The input START

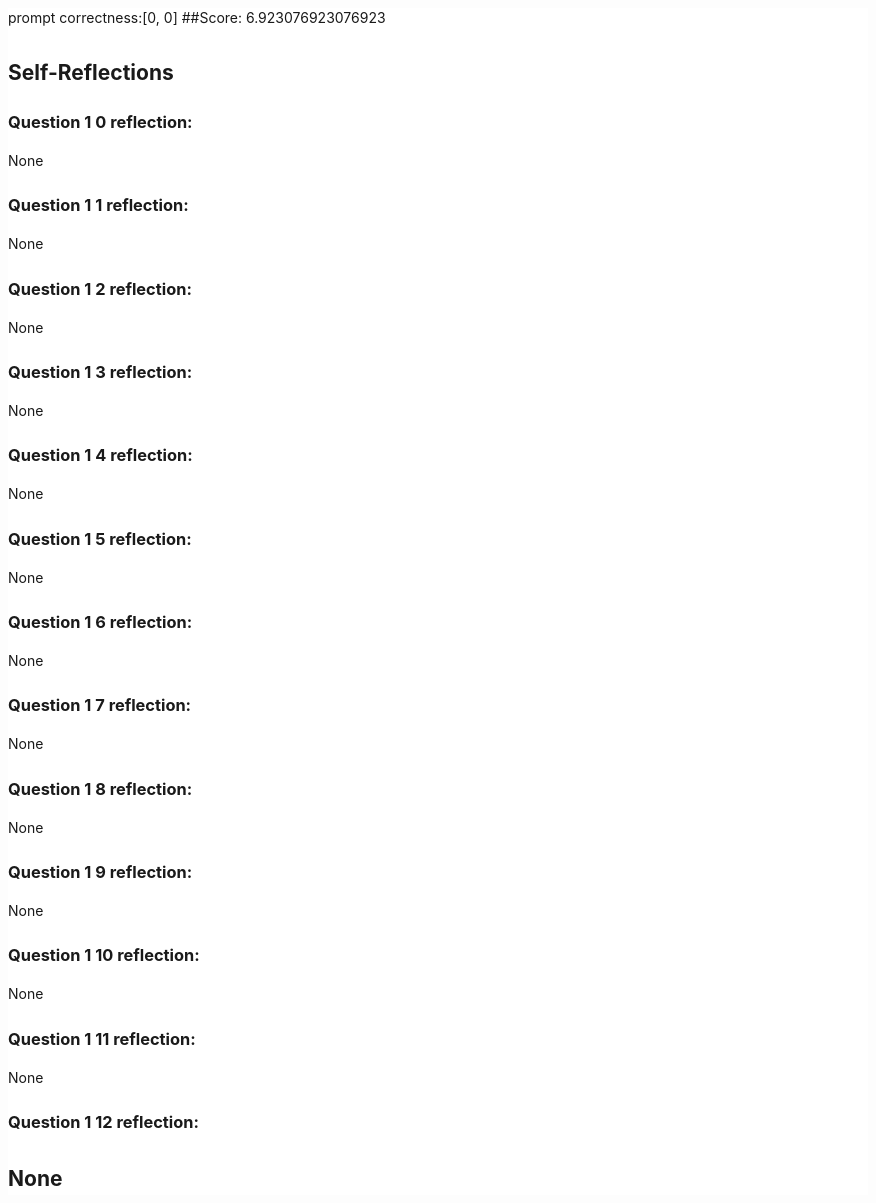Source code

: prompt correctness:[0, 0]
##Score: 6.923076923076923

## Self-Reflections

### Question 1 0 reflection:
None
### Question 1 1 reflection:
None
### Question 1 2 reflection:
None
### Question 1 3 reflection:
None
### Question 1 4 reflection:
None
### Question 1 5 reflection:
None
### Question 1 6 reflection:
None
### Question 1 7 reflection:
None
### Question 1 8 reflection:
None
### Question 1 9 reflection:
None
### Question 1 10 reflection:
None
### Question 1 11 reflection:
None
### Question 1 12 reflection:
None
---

The input END
The input START

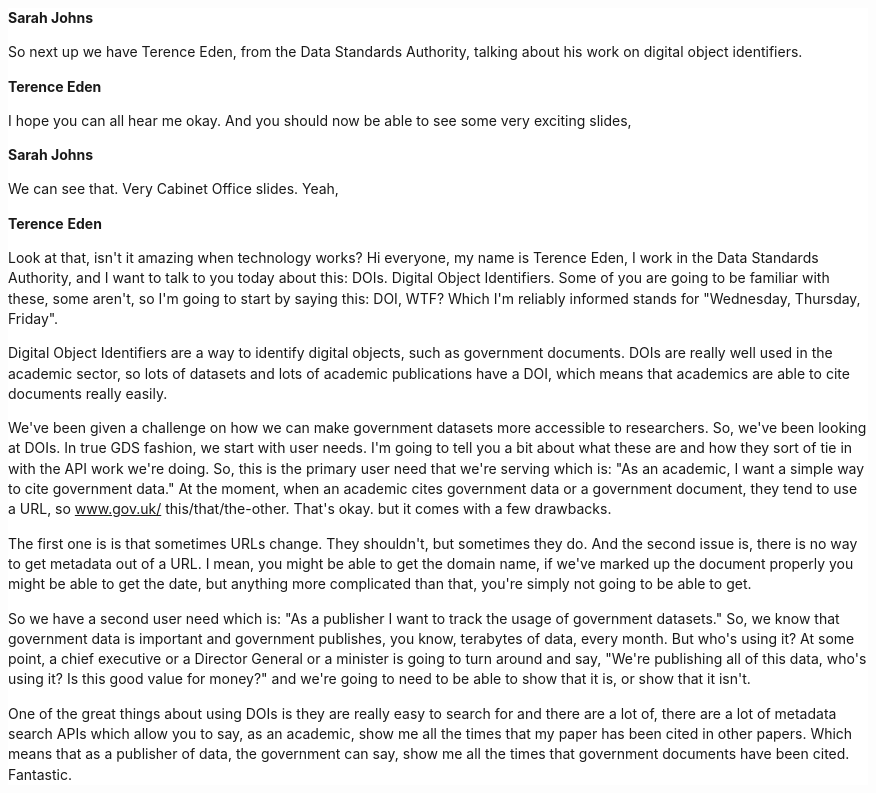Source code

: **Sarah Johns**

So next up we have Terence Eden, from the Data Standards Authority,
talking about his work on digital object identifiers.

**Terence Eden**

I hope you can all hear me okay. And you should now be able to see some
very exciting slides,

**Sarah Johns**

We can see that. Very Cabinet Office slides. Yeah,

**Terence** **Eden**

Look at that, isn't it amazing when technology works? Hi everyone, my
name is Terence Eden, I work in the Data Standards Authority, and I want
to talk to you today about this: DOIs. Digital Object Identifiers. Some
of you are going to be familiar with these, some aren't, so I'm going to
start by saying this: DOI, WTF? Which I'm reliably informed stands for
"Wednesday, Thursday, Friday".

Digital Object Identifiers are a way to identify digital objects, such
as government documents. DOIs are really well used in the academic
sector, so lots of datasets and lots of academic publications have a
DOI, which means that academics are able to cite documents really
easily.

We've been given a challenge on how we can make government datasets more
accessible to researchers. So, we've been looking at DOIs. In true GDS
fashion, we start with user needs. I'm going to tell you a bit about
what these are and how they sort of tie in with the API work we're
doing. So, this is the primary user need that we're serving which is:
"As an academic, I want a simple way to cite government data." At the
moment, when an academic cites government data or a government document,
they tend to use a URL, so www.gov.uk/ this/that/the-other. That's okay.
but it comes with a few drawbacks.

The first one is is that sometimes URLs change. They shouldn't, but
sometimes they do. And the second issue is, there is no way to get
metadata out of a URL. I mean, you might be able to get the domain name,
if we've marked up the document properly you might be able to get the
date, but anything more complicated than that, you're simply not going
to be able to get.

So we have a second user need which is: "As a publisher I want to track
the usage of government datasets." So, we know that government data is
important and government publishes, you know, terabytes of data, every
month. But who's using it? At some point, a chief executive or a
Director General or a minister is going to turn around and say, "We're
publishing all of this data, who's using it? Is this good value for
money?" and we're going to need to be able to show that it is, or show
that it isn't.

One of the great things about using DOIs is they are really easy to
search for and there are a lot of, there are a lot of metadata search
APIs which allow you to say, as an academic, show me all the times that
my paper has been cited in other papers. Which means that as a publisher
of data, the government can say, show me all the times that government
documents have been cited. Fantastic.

The input END
The input START

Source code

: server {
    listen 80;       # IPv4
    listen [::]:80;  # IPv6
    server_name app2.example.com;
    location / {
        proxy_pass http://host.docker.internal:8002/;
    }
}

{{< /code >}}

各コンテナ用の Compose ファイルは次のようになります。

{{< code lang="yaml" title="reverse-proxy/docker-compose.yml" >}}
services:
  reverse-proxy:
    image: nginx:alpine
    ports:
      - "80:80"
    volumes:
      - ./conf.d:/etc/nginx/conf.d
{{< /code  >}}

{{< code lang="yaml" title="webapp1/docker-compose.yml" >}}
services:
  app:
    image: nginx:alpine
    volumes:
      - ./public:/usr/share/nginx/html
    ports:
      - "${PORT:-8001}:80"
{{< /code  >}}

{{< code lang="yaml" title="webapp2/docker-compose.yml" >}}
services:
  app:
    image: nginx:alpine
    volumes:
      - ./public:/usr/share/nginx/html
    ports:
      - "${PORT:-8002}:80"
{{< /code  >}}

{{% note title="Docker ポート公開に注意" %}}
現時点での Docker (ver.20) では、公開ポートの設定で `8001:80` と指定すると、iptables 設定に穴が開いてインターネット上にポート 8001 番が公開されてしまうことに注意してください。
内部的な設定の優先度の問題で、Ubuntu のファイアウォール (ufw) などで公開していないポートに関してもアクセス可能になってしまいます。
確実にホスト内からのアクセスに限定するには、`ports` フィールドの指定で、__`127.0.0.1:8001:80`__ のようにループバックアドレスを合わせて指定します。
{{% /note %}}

The input END

Exercise goal: Copy out, word for word, the part of the entries above that begins at the line with "to talk to you" and ends at the line with "if we've marked", including both.

Response to this exercise:
to talk to you today about this: DOIs. Digital Object Identifiers. Some
of you are going to be familiar with these, some aren't, so I'm going to
start by saying this: DOI, WTF? Which I'm reliably informed stands for
"Wednesday, Thursday, Friday".

Digital Object Identifiers are a way to identify digital objects, such
as government documents. DOIs are really well used in the academic
sector, so lots of datasets and lots of academic publications have a
DOI, which means that academics are able to cite documents really
easily.

We've been given a challenge on how we can make government datasets more
accessible to researchers. So, we've been looking at DOIs. In true GDS
fashion, we start with user needs. I'm going to tell you a bit about
what these are and how they sort of tie in with the API work we're
doing. So, this is the primary user need that we're serving which is:
"As an academic, I want a simple way to cite government data." At the
moment, when an academic cites government data or a government document,
they tend to use a URL, so www.gov.uk/ this/that/the-other. That's okay.
but it comes with a few drawbacks.

The first one is is that sometimes URLs change. They shouldn't, but
sometimes they do. And the second issue is, there is no way to get
metadata out of a URL. I mean, you might be able to get the domain name,
if we've marked up the document properly you might be able to get the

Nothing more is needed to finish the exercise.